Yang jadi masalah kunjungannya dilakukan secara diam-diam dengan alasan demi keamanan. Dan presiden Trump pun menceritakan penerbangan yang sangat menegangkan tersebut. Ini penerbangan yang baru pertama kali dialami seumur hidupnya. Belum pernah naik pesawat kepresidenan dengan kondisi seperti itu.

Menurut Trump kunjungan ke pangkalan militer Amerika di Irak memang dilakukan secara rahasia dan diam-diam. Rencana kunjungan itu sudah batal berkali-kali atau diundur dikarenakan informasinya bocor dan ini sangat membayakan.

Trump juga menyadari bahwa kunjugannya suatu ironi, negaranya sudah menghabiskan 7 trilyun dollar di Timur Tengah, tetapi dengan terpaksa melakukan kunjungan diam-diam demi keamanan. Bahkan harus memakai cover pesawat lain demi penyamaran.

"Sangat memprihatinkan ketika Anda menghabiskan 7 trilyun dolar di Timur Tengah, namun terpaksa mengunjungi kawasan ini secara diam-diam dan dengan penjagaan militer.
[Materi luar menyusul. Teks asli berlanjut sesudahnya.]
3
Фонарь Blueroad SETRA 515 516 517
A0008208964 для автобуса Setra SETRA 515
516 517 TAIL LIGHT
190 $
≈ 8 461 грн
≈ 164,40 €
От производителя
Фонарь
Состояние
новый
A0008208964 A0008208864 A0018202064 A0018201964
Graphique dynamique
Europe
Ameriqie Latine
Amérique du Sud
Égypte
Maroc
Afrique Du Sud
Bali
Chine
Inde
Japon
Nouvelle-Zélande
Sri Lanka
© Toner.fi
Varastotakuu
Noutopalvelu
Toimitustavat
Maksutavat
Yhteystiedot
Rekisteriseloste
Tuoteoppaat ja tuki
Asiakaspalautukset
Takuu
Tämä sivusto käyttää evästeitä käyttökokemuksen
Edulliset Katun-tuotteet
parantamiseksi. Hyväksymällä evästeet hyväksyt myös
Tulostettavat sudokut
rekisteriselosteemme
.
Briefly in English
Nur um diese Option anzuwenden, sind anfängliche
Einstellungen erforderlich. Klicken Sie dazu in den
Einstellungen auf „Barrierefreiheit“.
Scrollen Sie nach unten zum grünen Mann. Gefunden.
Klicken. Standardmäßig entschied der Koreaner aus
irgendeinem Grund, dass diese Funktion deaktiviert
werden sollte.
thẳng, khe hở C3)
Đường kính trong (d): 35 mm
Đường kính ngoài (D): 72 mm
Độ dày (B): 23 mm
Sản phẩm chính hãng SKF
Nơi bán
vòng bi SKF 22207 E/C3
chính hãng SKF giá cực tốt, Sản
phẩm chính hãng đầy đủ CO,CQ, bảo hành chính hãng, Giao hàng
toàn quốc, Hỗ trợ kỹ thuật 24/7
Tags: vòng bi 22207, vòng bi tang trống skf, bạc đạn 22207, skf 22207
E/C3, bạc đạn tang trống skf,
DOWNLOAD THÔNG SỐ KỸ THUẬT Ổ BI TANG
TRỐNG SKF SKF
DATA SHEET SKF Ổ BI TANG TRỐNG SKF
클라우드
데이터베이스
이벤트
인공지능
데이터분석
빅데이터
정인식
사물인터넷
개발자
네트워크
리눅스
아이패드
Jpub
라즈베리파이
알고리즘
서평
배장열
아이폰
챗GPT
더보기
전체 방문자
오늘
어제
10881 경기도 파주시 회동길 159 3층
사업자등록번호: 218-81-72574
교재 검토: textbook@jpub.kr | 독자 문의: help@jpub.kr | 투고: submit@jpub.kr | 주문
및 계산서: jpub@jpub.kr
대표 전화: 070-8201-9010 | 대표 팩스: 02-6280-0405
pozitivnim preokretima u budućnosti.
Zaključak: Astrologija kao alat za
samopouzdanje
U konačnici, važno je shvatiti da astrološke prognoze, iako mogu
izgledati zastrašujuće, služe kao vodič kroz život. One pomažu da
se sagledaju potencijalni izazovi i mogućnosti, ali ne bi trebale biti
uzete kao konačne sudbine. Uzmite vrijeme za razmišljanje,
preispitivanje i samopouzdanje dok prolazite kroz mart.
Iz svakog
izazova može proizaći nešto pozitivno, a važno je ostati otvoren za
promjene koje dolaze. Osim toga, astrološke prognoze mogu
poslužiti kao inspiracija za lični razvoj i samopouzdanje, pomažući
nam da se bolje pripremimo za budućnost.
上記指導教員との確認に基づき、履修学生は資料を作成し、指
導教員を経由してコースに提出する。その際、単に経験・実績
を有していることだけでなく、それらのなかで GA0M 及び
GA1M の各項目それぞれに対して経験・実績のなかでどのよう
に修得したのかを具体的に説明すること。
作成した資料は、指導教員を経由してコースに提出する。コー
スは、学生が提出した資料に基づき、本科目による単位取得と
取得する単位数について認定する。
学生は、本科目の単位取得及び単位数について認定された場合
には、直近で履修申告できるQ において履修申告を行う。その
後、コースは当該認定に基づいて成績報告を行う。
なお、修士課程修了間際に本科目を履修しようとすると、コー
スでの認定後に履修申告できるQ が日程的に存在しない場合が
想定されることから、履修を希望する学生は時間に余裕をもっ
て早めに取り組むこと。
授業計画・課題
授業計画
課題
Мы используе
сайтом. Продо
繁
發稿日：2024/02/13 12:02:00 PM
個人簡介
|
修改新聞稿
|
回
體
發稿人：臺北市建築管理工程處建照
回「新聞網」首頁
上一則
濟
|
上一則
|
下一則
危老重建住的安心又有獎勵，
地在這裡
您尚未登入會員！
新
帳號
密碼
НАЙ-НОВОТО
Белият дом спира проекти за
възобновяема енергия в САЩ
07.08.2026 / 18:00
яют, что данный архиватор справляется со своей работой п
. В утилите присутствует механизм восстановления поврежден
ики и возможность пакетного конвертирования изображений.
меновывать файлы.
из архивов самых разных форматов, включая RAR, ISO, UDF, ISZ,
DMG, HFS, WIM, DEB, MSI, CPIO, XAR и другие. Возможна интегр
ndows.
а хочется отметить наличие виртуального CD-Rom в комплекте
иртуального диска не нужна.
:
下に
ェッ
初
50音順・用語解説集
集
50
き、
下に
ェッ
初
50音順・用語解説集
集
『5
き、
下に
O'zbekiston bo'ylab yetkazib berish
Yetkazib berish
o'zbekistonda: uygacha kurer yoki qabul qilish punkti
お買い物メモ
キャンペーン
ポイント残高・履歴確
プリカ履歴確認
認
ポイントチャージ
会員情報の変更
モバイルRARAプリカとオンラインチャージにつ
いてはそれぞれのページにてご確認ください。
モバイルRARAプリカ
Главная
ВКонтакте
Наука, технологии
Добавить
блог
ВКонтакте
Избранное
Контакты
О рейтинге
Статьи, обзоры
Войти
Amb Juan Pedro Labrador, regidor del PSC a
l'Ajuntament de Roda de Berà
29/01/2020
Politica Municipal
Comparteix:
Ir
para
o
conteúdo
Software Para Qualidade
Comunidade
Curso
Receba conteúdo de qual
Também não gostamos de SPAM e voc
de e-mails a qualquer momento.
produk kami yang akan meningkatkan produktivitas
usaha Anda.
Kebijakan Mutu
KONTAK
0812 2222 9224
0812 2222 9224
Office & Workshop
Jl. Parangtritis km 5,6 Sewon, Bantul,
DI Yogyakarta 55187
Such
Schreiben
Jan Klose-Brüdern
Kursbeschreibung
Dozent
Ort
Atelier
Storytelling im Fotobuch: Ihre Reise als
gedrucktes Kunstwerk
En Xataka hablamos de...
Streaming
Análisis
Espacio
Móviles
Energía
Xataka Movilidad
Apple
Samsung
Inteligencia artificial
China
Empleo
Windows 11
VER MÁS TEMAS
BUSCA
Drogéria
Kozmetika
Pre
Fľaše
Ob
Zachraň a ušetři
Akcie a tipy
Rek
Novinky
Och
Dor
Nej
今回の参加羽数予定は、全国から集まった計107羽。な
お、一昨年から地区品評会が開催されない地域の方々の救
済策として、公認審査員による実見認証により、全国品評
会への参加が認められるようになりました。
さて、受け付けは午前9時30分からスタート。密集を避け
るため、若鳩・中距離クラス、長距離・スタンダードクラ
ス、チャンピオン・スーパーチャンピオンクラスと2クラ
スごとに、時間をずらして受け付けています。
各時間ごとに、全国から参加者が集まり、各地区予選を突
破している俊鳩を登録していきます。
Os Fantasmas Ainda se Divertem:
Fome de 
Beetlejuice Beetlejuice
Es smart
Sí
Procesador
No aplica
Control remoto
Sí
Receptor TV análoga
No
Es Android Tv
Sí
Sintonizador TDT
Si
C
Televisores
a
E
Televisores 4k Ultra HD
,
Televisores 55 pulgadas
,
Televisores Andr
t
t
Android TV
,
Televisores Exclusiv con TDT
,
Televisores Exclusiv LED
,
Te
Anda harus melakukan cover dengan berbagai pesawat dan fasilitas terbaik di dunia agar bisa sampai ke tujuan dengan selamat," kata Trump.

Presiden Trump juga menceritakan bagaimana dalam perjalanan atau penerbangan itu semua lampu dalam pesawat kepresidenan dimatikan dan suasana gelap gulita. Jendela dalam pesawat juga ditutup rapat. Belum pernah ia naik pesawat dengan keadaan gelap gulita.

"Andai saja kalian tahu apa yang harus kami lakukan untuk perjalanan ini. Pesawat berada dalam kegelapan total. Semua jendela ditutup dan tak ada lampu yang dinyalakan. Saya belum pernah mengalami hal seperti ini. Saya sudah naik berbagai jenis pesawat, dengan semua model dan bentuknya. Tapi saya tak pernah melihat (begitu gelap) seperti ini," terangnya.

Memasuki  wilayah udara yang mengalami konflik perang di Suriah dan Irak, perjalanan dengan diam-diam atau secara rahasia sepertinya sudah menjadi prosedur tetap bagi pejabat atau pemimpin negara, dalam hal ini presiden Trump. Tentu naik pesawat dengan kondisi seperti itu tidak nyaman, tidak seperti penerbangan pada umumnya yang mengutamakan kenyamanan bagi penumpang. Tapi ini penerbangan demi keamanan seorang presiden supaya selamat sampai tujuan.

Presiden Trump juga mengaku takut dan cemas sebelum melakukan perjalanan ke Irak.

Sebenarnya apa yang diceritakan oleh presiden Trump  dalam penerbangan menuju pangkalan Amerika di Irak termasuk yang tidak boleh dicerikatakan kepada publik, tetapi sifat Trump memang begitu ceplas-ceplos. Makanya banyak yang tidak bisa mengikuti gaya atau ritme kerja sang presiden tersebut.